**INFORMATION PROVIDED**
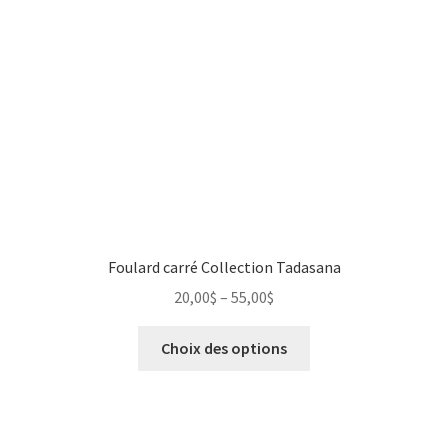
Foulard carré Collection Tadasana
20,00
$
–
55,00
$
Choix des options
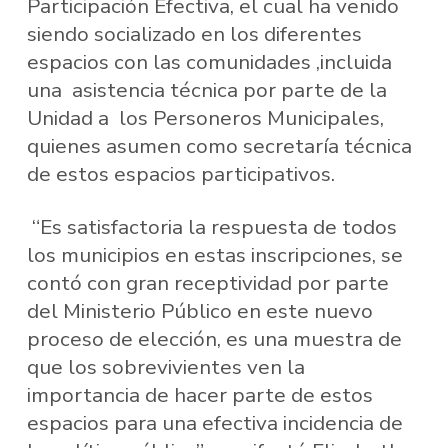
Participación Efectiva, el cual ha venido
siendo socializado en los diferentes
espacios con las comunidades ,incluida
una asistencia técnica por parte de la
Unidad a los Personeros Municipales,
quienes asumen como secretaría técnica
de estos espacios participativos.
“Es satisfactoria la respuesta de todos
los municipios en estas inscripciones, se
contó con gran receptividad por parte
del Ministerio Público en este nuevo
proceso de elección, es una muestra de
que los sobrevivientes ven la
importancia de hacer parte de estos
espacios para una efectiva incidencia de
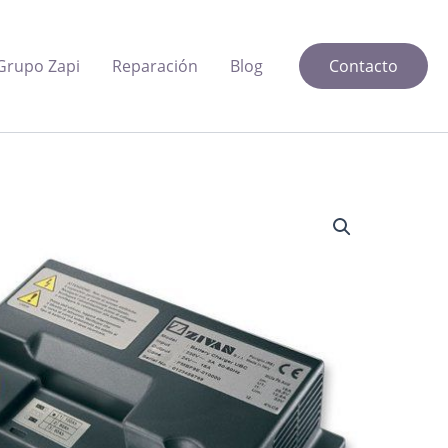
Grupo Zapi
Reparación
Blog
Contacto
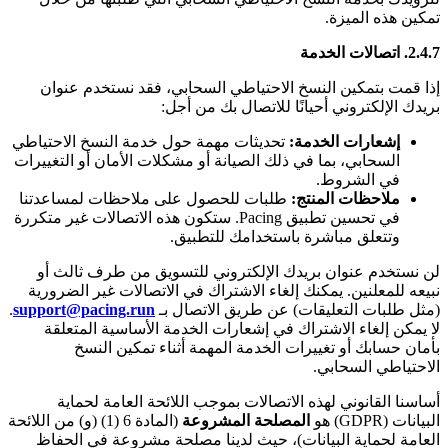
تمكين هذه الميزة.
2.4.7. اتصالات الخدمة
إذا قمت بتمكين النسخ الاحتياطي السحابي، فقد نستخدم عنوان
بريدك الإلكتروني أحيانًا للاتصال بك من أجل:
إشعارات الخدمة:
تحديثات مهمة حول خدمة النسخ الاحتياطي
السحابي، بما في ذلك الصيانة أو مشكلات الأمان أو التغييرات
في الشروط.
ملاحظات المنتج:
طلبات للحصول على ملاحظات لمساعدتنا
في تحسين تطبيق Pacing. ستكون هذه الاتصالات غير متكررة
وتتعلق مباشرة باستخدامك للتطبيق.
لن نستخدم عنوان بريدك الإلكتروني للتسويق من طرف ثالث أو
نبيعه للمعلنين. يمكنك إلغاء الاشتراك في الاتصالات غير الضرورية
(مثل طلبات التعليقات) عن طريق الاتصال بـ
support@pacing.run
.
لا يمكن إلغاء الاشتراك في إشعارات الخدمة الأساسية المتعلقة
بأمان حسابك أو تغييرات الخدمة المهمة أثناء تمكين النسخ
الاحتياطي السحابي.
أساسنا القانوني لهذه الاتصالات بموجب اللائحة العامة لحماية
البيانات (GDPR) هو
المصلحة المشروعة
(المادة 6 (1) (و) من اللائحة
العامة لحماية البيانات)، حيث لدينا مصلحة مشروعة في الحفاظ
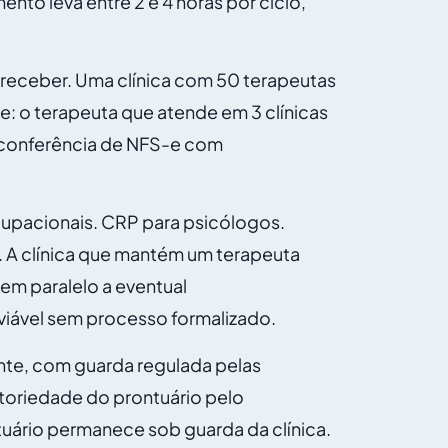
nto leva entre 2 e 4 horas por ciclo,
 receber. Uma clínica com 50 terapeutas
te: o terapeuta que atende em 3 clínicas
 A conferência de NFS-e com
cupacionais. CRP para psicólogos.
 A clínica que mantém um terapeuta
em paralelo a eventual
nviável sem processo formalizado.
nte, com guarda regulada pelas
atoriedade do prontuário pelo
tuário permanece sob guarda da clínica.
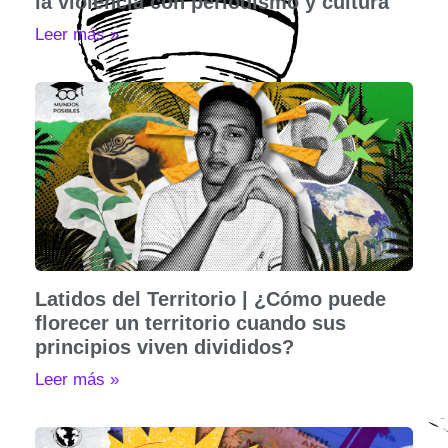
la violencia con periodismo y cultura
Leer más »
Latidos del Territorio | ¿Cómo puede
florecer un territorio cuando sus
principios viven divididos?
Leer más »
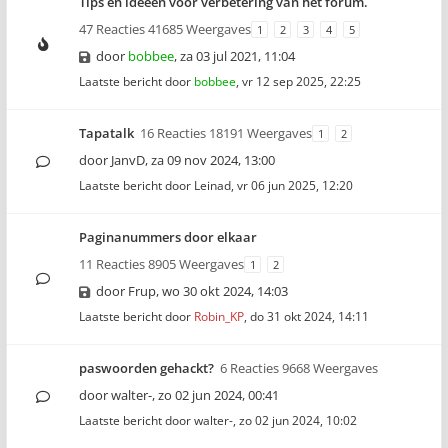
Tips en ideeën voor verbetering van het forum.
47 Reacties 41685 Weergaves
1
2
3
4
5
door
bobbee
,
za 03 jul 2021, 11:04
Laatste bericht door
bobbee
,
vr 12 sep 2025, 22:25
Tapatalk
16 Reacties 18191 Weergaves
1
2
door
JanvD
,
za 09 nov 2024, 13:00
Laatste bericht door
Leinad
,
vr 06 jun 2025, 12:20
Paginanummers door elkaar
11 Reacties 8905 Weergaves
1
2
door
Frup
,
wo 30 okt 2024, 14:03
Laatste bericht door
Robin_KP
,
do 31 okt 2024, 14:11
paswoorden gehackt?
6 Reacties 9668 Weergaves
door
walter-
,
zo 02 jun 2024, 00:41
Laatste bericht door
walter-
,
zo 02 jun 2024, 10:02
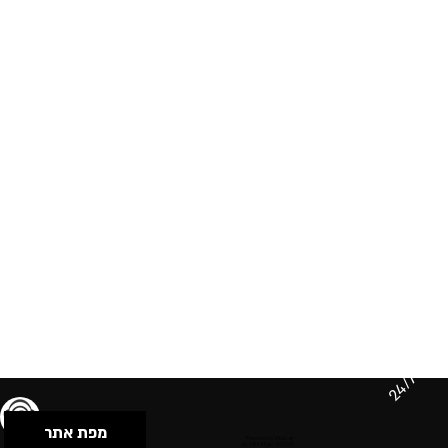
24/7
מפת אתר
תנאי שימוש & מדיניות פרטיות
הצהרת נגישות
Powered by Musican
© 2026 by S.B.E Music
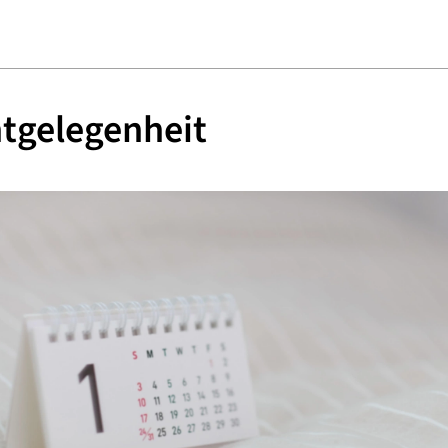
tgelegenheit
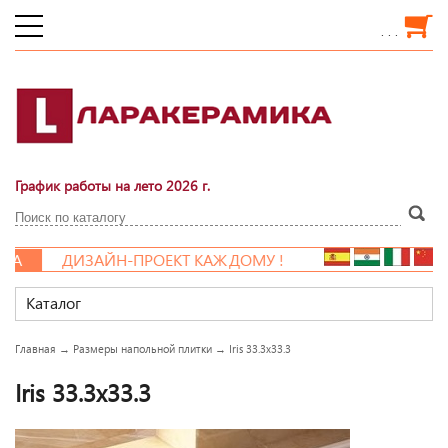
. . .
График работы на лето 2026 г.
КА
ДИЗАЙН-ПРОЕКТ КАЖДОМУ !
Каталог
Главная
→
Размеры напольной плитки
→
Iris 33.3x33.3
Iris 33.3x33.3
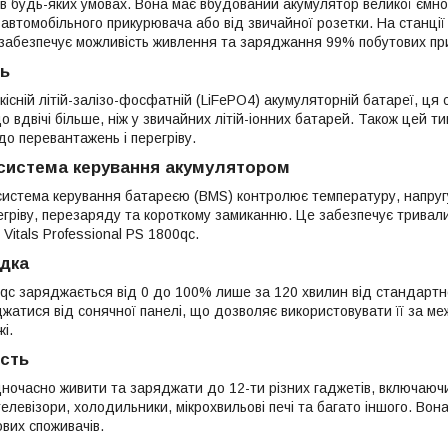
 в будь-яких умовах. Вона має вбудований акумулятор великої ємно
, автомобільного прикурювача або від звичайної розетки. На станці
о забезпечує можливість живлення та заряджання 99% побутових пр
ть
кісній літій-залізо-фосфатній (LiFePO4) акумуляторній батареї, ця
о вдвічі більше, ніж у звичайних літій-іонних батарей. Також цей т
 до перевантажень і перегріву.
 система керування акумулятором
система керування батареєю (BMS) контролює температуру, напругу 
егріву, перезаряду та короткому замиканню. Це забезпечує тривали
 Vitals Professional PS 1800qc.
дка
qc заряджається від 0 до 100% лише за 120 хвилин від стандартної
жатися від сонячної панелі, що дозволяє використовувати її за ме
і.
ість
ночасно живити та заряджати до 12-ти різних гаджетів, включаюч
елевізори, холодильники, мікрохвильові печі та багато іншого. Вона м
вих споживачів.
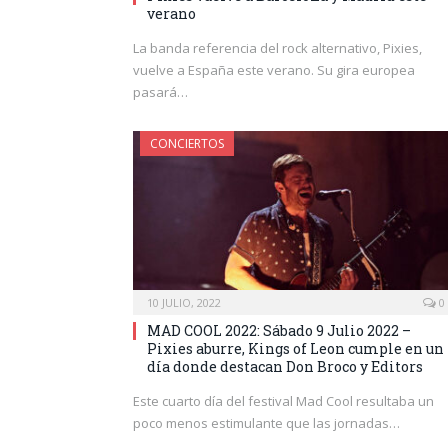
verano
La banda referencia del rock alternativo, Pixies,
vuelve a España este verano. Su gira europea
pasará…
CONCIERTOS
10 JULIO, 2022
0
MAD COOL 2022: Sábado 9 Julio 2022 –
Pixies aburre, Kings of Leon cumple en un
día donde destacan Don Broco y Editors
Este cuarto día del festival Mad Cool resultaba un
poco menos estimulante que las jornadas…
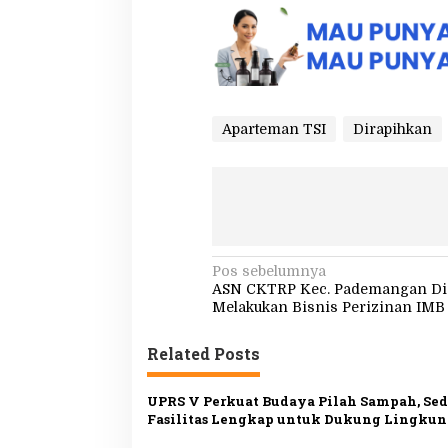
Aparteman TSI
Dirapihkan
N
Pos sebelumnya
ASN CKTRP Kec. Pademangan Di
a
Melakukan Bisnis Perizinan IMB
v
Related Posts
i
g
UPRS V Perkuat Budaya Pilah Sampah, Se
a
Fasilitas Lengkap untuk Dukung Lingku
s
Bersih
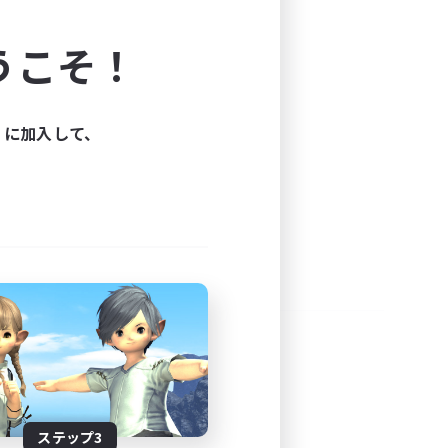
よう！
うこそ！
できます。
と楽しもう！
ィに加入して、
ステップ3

**PROBLEM REQUIREMENTS**
Please copy the entries in full. Leave each image out.

**WRITTEN ANSWER**
Foulard carré Collection Tadasana
20,00
$
–
55,00
$
Choix des options
Participación Efectiva, el cual ha venido
siendo socializado en los diferentes
espacios con las comunidades ,incluida
una asistencia técnica por parte de la
Unidad a los Personeros Municipales,
quienes asumen como secretaría técnica
de estos espacios participativos.
“Es satisfactoria la respuesta de todos
los municipios en estas inscripciones, se
contó con gran receptividad por parte
del Ministerio Público en este nuevo
proceso de elección, es una muestra de
que los sobrevivientes ven la
importancia de hacer parte de estos
espacios para una efectiva incidencia de
Grupo Zapi
Reparación
Blog
Contacto
تمكين هذه الميزة.
2.4.7. اتصالات الخدمة
إذا قمت بتمكين النسخ الاحتياطي السحابي، فقد نستخدم عنوان
بريدك الإلكتروني أحيانًا للاتصال بك من أجل:
إشعارات الخدمة:
تحديثات مهمة حول خدمة النسخ الاحتياطي
السحابي، بما في ذلك الصيانة أو مشكلات الأمان أو التغييرات
في الشروط.
ملاحظات المنتج:
طلبات للحصول على ملاحظات لمساعدتنا
في تحسين تطبيق Pacing. ستكون هذه الاتصالات غير متكررة
وتتعلق مباشرة باستخدامك للتطبيق.
لن نستخدم عنوان بريدك الإلكتروني للتسويق من طرف ثالث أو
نبيعه للمعلنين. يمكنك إلغاء الاشتراك في الاتصالات غير الضرورية
(مثل طلبات التعليقات) عن طريق الاتصال بـ
support@pacing.run
.
لا يمكن إلغاء الاشتراك في إشعارات الخدمة الأساسية المتعلقة
بأمان حسابك أو تغييرات الخدمة المهمة أثناء تمكين النسخ
الاحتياطي السحابي.
أساسنا القانوني لهذه الاتصالات بموجب اللائحة العامة لحماية
البيانات (GDPR) هو
المصلحة المشروعة
(المادة 6 (1) (و) من اللائحة
العامة لحماية البيانات)، حيث لدينا مصلحة مشروعة في الحفاظ
nto leva entre 2 e 4 horas por ciclo,
 receber. Uma clínica com 50 terapeutas
te: o terapeuta que atende em 3 clínicas
 A conferência de NFS-e com
cupacionais. CRP para psicólogos.
 A clínica que mantém um terapeuta
em paralelo a eventual
nviável sem processo formalizado.
nte, com guarda regulada pelas
atoriedade do prontuário pelo
tuário permanece sob guarda da clínica.
la violencia con periodismo y cultura
Leer más »
Latidos del Territorio | ¿Cómo puede
florecer un territorio cuando sus
principios viven divididos?
Leer más »
Tips en ideeën voor verbetering van het forum.
47 Reacties 41685 Weergaves
1
2
3
4
5
door
bobbee
,
za 03 jul 2021, 11:04
Laatste bericht door
bobbee
,
vr 12 sep 2025, 22:25
Tapatalk
16 Reacties 18191 Weergaves
1
2
door
JanvD
,
za 09 nov 2024, 13:00
Laatste bericht door
Leinad
,
vr 06 jun 2025, 12:20
Paginanummers door elkaar
11 Reacties 8905 Weergaves
1
2
door
Frup
,
wo 30 okt 2024, 14:03
Laatste bericht door
Robin_KP
,
do 31 okt 2024, 14:11
paswoorden gehackt?
6 Reacties 9668 Weergaves
door
walter-
,
zo 02 jun 2024, 00:41
Laatste bericht door
walter-
,
zo 02 jun 2024, 10:02
24/7
מפת אתר
תנאי שימוש & מדיניות פרטיות
הצהרת נגישות
Powered by Musican
© 2026 by S.B.E Music
tgelegenheit
. . .
График работы на лето 2026 г.
КА
ДИЗАЙН-ПРОЕКТ КАЖДОМУ !
Каталог
Главная
→
Размеры напольной плитки
→
Iris 33.3x33.3
Iris 33.3x33.3
 в будь-яких умовах. Вона має вбудований акумулятор великої ємно
, автомобільного прикурювача або від звичайної розетки. На станці
о забезпечує можливість живлення та заряджання 99% побутових пр
ть
кісній літій-залізо-фосфатній (LiFePO4) акумуляторній батареї, ця
о вдвічі більше, ніж у звичайних літій-іонних батарей. Також цей т
 до перевантажень і перегріву.
 система керування акумулятором
система керування батареєю (BMS) контролює температуру, напругу 
егріву, перезаряду та короткому замиканню. Це забезпечує тривали
 Vitals Professional PS 1800qc.
дка
qc заряджається від 0 до 100% лише за 120 хвилин від стандартної
жатися від сонячної панелі, що дозволяє використовувати її за ме
і.
ість
ночасно живити та заряджати до 12-ти різних гаджетів, включаюч
елевізори, холодильники, мікрохвильові печі та багато іншого. Вона м
вих споживачів.
verano
La banda referencia del rock alternativo, Pixies,
vuelve a España este verano. Su gira europea
pasará…
CONCIERTOS
10 JULIO, 2022
0
MAD COOL 2022: Sábado 9 Julio 2022 –
Pixies aburre, Kings of Leon cumple en un
día donde destacan Don Broco y Editors
Este cuarto día del festival Mad Cool resultaba un
poco menos estimulante que las jornadas…
Aparteman TSI
Dirapihkan
N
Pos sebelumnya
ASN CKTRP Kec. Pademangan Di
a
Melakukan Bisnis Perizinan IMB
v
Related Posts
i
g
UPRS V Perkuat Budaya Pilah Sampah, Se
a
Fasilitas Lengkap untuk Dukung Lingku
s
Bersih
よう！
うこそ！
できます。
と楽しもう！
ィに加入して、
ステップ3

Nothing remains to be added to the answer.